Stolen and missing 1633 painting by Rembrandt

A Lady and Gentleman in Black is an oil-on-canvas painting, reputedly a work of the Dutch artist Rembrandt in 1633. Measuring 131.6 × 109 cm, it depicts a well-dressed husband and wife. The painting hung in the Isabella Stewart Gardner Museum of Boston, Massachusetts prior to being one of thirteen works stolen from the museum in a 1990 theft.

==Provenance==
The authorship of the painting has been debated. In 1987, the Rembrandt Research Project (RRP) disattributed the work, considering it a product of the artist's workshop. However, the RRP re-attributed the painting to Rembrandt again in its corpus published in 2015, in which it is called Portrait of a couple in an interior. X-ray examination of the painting reveals that Rembrandt originally painted a child leaning on the seated lady's leg. Art historians speculate that the child died young and that the couple asked for the image to be painted out so as not to bring back painful memories.

Bernard Berenson purchased the painting on behalf of collector Isabella Stewart Gardner.
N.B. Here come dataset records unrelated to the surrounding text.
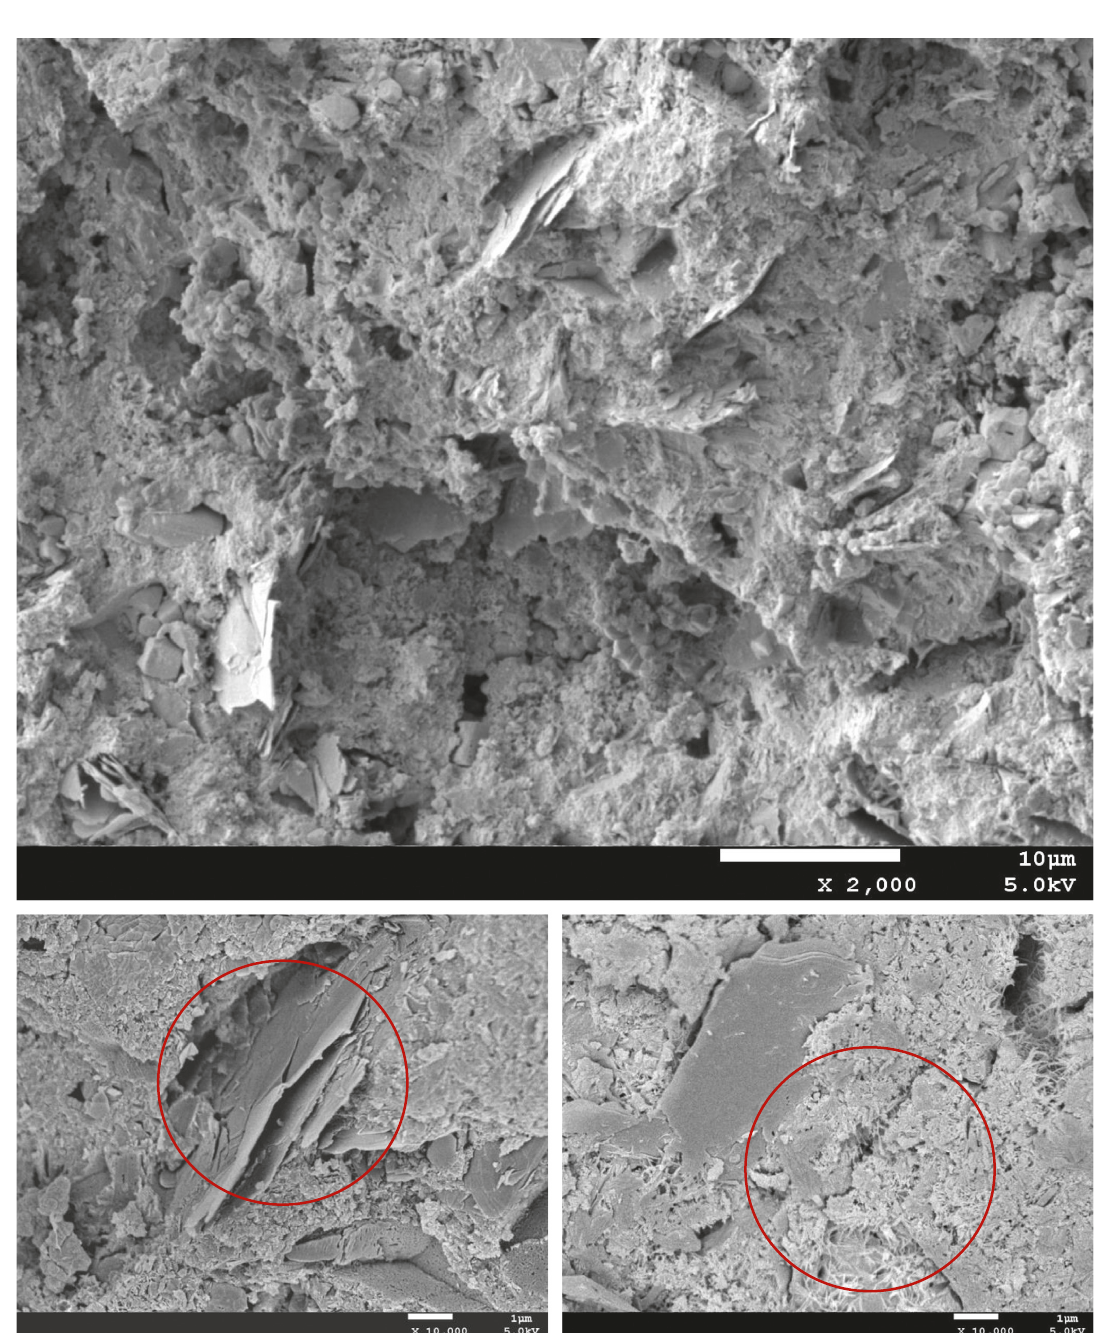
Figure 9: Mechanical contribution of ZRJ-S1 additive to cement-based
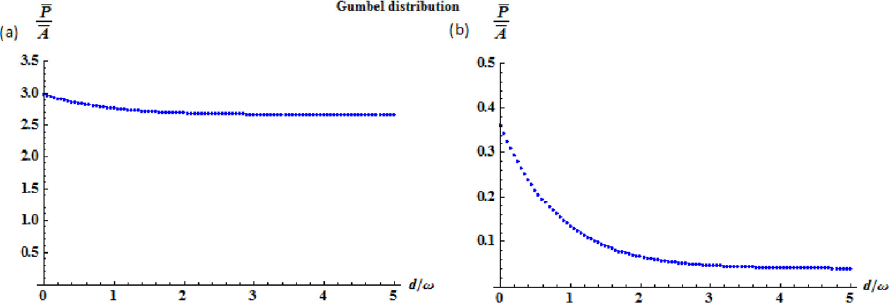
Fig. 9 Surface roughness decreases the adhesion effects in contact. (a) The pressure of contact for λ = 5 in a fixed roughness. (b) The roughness of the surface decreased by 10 with λ = 5 and resulted in considerable reduction in the pressure.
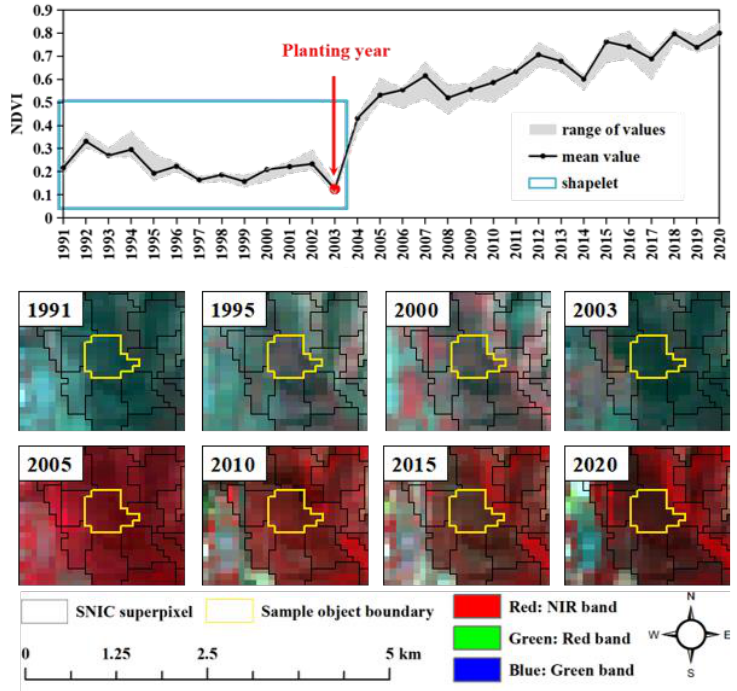
Figure 7. NDVI time-series (top) and Landsat imagery cutouts (bottom) of a planted forest sample. The top part of the figure is the NDVI time series (1990–2020) of the sample; the bottom part consists of 8 Landsat composite images from different years to depict the variation in the spectral reflectance of the sample during the period of study, and the location of the sample is indicated by a yellow polygon in the center of each image. The planting year of the sample in 2003 can be inferred.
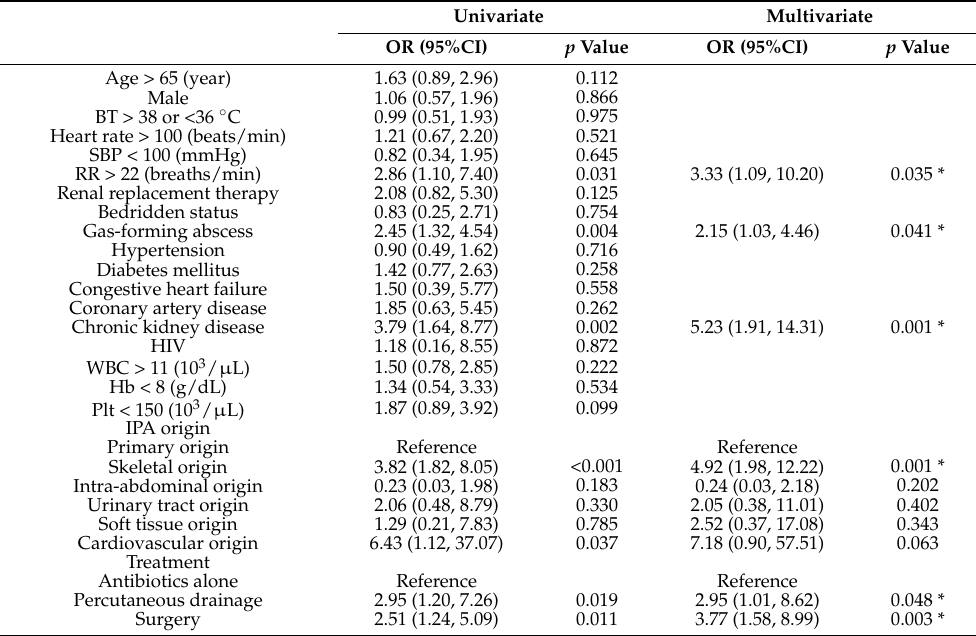
Table 6. Univariate and multivariate analyses of predictors of length of hospital stay longer than 30 days with logistic regression model.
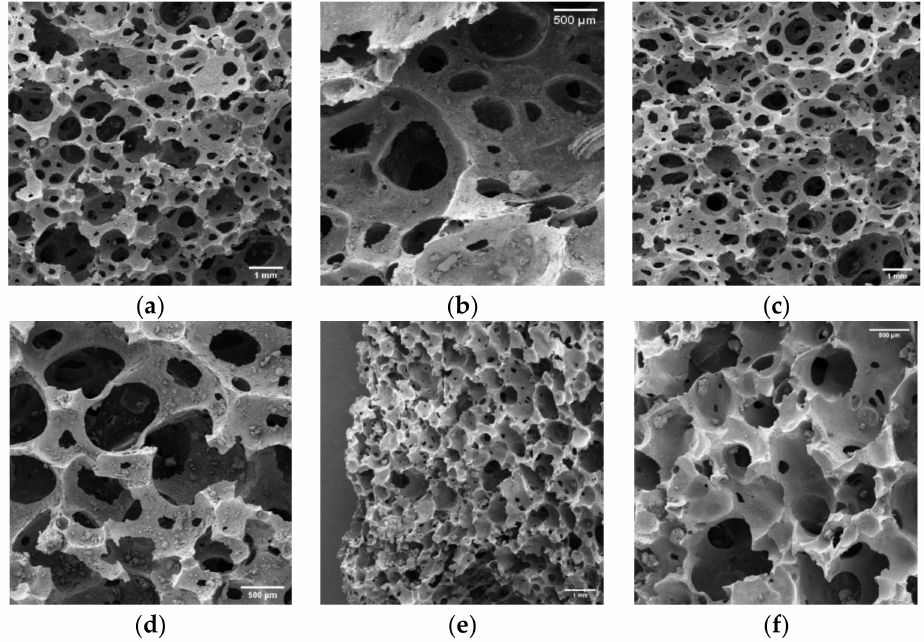
Figure 14. ( a , b ) PF1 after 5 months in a natural aerobic soil environment, ( c , d ) PF1 after 5 months in a laboratory aerobic soil environment, and ( e , f ) PF2 after 2 months in an aerobic soil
It hung in the Isabella Stewart Gardner Museum of Boston, Massachusetts, United States, prior to being stolen on March 18, 1990, when the canvas was crudely cut with a blade out of its stretcher and likely rolled up despite it needing to be kept flat to avoid cracking the paint. Following the theft, the painting has not resurfaced. A reward is offered for the return of the stolen items.